3 Ways to Reduce Plastic Waste in Restaurants

May 21 2019 - 9:49am
Plastic waste is a hideous blemish on our planet, and businesses can no longer shirk their role in contributing to the problem.

According to Wrap, the food industry produces 2.87 million tonnes of waste each year–this includes food waste, packaging and non-food waste. It’s an insurmountable figure, one that screams: Recycling isn’t enough!

According to Greenpeace, British consumers are not pleased with the lack of effort shown by some industries to reduce plastic pollution. The increase in disposable income throughout first world countries has fostered a more wasteful culture, but more and more consumers are awakening to the dangers that pollution and plastic waste poses to our planet and its increasingly endangered wildlife.

Some restaurant owners may feel like plastic is a necessary evil that helps with food preservation and storage. But the great news is, not only are there alternatives to the single-use plastic consumables you use, but there are also new and innovative ways that are helping restaurants to make small but effective changes to the amount of plastic waste they create. Let's take a look at how you, too, can achieve this.

Scrap plastic straws, bottles, storage containers and users

Okay, so you may not be able to completely get rid of all of these everyday plastic staples, and some of your clients may give you a disappointed look when their drink arrives with a textured paper straw, but by swapping your plastic straws for this far more sustainable alternative, you are already taking a giant leap towards reducing plastic waste.

In the U.K., at least 4.4 billion straws are estimated to be thrown away annually.

National Geographic

Straws are a selfish invention: they are a small, single-use, convenience item that cannot be recycled because the plastic they are comprised of is too fine to undergo the recycling process. In many countries like England, single-use plastic straws are now limited and on their way to being banned. So jump aboard and find a supplier of bamboo or paper straws.

Another creature comfort that your diners may have grown accustomed to is the abundance of plastic utensils offered with every meal. If you serve food to go, and utensils are required, seek out a supplier of plant-based utensils.

Your efforts don’t have to stop with how you approach front-of-house plastic use. Take a good long look at all the plastic that comes into your kitchen, you may be surprised just how much you accumulate unnecessarily. If you store food in plastic containers, you can swap those out for stainless steel ones. Speak to your suppliers and arrange for bulk deliveries where possible with minimal plastic packaging. Do you put out a new bottle of ketchup or mayonnaise each time one has run out? Why not scrap the plastic bottles and get glass, ceramic or stainless steel containers that you can refill.


The key to getting employees and customers on board with your new plastic reducing philosophy is through educating them. Although the threats posed by plastic pollution are now widely discussed in news reports and the wider media, there are still many people who haven’t been made aware of the dangers and plastic contaminating our oceans may affect their lives.
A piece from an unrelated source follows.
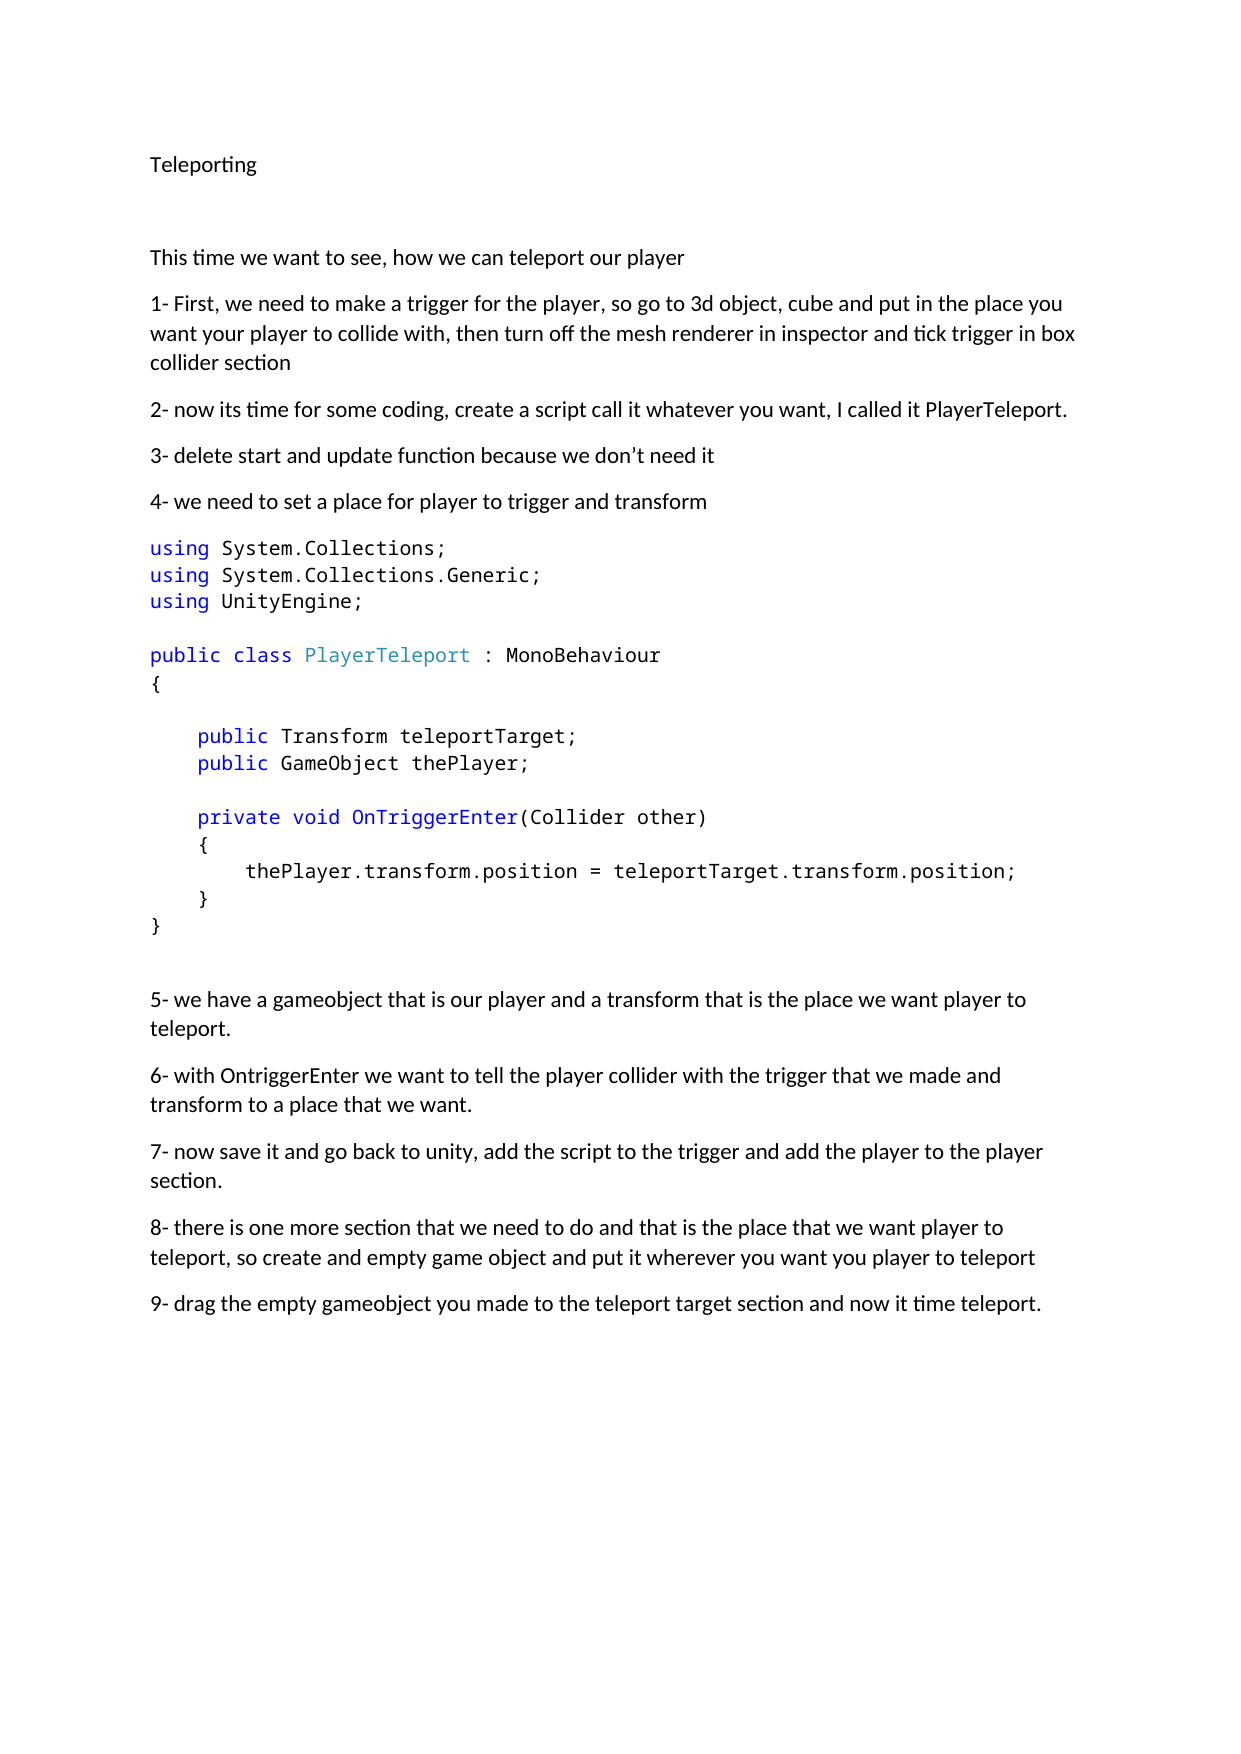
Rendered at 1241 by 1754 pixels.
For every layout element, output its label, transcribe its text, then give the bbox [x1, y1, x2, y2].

Suddenly cutting plastic cutlery out of your front-of-house offering may startle some customers who have come to expect the free eating utensils along with their meal. So, make sure that you implement the transition at a steady pace while taking the time to educate customers on why you are shaking things up. Use your social media platforms or sections of your menu to share facts and information about the importance of plastic reduction.

For example:

Did you know, Americans use more than 100 million pieces of plastic eating utensils every day? It may take up to 1000 years for these items to decompose. The break-down process results in harmful substances leaking into the earth. To help do our bit, we’re introducing new plant-based utensils that are 100% decomposable.
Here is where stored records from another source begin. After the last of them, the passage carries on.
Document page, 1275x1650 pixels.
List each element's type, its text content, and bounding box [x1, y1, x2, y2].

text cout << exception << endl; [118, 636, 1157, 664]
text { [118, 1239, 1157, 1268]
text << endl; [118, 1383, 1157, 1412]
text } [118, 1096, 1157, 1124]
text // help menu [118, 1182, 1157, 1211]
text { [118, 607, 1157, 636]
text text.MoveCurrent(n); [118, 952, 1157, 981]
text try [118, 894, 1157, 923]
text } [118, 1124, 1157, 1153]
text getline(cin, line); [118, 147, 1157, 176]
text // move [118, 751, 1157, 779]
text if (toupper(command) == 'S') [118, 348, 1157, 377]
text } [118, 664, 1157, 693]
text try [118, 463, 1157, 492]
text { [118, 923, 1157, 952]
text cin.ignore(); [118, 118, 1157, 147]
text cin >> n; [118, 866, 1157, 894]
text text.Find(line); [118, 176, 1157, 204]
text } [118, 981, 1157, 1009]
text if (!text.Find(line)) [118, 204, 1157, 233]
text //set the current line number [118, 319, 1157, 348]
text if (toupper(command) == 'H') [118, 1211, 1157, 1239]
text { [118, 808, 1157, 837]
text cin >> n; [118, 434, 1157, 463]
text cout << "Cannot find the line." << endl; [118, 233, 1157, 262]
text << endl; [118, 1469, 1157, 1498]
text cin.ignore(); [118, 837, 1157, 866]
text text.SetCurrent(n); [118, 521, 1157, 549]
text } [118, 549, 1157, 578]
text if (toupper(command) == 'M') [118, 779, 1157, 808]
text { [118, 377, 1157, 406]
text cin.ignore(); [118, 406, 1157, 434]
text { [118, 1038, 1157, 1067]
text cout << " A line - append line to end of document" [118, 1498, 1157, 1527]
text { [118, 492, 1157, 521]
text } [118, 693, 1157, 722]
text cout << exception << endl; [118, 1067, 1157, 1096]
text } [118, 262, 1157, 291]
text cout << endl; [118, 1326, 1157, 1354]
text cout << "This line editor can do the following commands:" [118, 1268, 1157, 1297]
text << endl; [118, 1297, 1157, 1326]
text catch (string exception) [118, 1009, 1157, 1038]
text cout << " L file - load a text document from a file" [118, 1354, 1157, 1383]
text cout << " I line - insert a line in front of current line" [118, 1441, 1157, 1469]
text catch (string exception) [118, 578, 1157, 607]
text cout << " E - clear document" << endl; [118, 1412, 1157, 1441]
When hiring, make it clear to candidates that your business prioritises environmental concerns and that you are looking for individuals who will support your efforts. You can make education on plastic waste reduction part of your induction process and continue to introduce new and improved methods of managing plastic waste in your kitchen.

Begin by creating a straightforward process for disposing of plastic waste in the appropriate recycle bins. Swap out plastic containers for metal or glass alternatives and insist that staff be sparing with plastic perishables such as cling film. If you provide on-site food and drink for your employees, make sure that all cups and cutlery are reusable.

Audit and assess your current usage

Besides helping you to create an actionable an effective system to reduce plastic waste, you could save your restaurant a tonne of money by reviewing the current state of affairs.

Where should you start?

The bin, of course. Take a good long look at what is currently stacking up in there. Is there a lot of packaging, cling film and single-use containers?

If you find that your bins are continuously overflowing with plastic waste, it may be time to address this with your suppliers and your employees.

Find suppliers that are willing to deliver in bulk or cut down on the amount of packaging they use; better still, use recyclable or decomposable materials.

You may discover that bad habits have crept into your kitchen and staff have become more wasteful with certain products. It may be time to offer some up to date training on kitchen protocol.

If you offer a self-serve counter for eating utensils to your customers, spend some time observing how it’s being used. Are people taking more utensils than is necessary? Ask your customers whether they actually use the utensils you supply or do they discard them and use their own. Understanding how your patrons use plastic will help you to serve their needs better or find suitable alternatives.

Conduct a close study of how much plastic is costing you, whether that’s through the suppliers that you use, the replacement condiments you frequently buy, the plastic cups and plates you may send customers home with: how much does it all cost and are there cheaper alternatives?

Many organisations keep ignoring this task, thinking that going green is not going to fit with their budget, but without doing the research and having a good grasp of what is currently going on in your establishment, you may unwittingly be contributing to plastic pollution and unnecessarily elevating your overheads.